* **Supplied data**
################

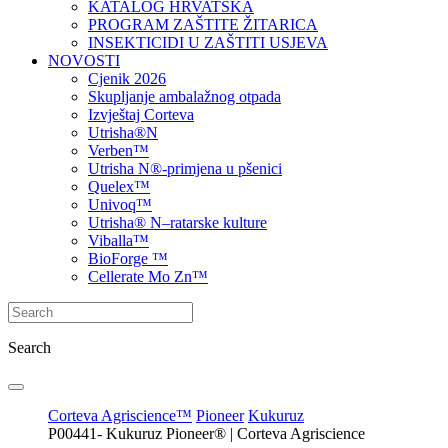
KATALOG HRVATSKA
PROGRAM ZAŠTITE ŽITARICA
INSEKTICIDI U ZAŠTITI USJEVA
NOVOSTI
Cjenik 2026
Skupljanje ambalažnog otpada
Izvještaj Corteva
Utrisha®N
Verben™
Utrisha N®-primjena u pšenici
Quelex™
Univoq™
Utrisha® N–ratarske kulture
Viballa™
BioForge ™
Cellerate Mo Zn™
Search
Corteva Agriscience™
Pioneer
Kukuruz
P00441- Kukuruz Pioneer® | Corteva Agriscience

################

* **What the task requires**
Taking the listing line by line, count those with the word "Agriscience" and report that number only.

* **Answer box**
2